> _Data listing_
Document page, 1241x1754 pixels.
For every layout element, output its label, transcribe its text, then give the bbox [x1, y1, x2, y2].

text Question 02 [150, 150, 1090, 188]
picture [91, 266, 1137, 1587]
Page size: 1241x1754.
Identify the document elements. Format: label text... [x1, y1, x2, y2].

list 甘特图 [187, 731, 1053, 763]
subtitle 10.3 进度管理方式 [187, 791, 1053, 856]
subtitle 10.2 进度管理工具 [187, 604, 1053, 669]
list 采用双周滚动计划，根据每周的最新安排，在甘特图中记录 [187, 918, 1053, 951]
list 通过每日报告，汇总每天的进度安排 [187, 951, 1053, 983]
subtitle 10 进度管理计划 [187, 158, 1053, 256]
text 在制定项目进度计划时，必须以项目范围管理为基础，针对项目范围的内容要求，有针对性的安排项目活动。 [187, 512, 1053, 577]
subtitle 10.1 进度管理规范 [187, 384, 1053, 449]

> _Exercise_
Take the material above and return all of it exactly.

> _Result of this task_
Document page, 1241x1754 pixels.
For every layout element, output its label, transcribe its text, then give the bbox [x1, y1, x2, y2].

text Question 02 [150, 150, 1090, 188]
picture [91, 266, 1137, 1587]
Page size: 1241x1754.
Identify the document elements. Format: label text... [x1, y1, x2, y2].

list 甘特图 [187, 731, 1053, 763]
subtitle 10.3 进度管理方式 [187, 791, 1053, 856]
subtitle 10.2 进度管理工具 [187, 604, 1053, 669]
list 采用双周滚动计划，根据每周的最新安排，在甘特图中记录 [187, 918, 1053, 951]
list 通过每日报告，汇总每天的进度安排 [187, 951, 1053, 983]
subtitle 10 进度管理计划 [187, 158, 1053, 256]
text 在制定项目进度计划时，必须以项目范围管理为基础，针对项目范围的内容要求，有针对性的安排项目活动。 [187, 512, 1053, 577]
subtitle 10.1 进度管理规范 [187, 384, 1053, 449]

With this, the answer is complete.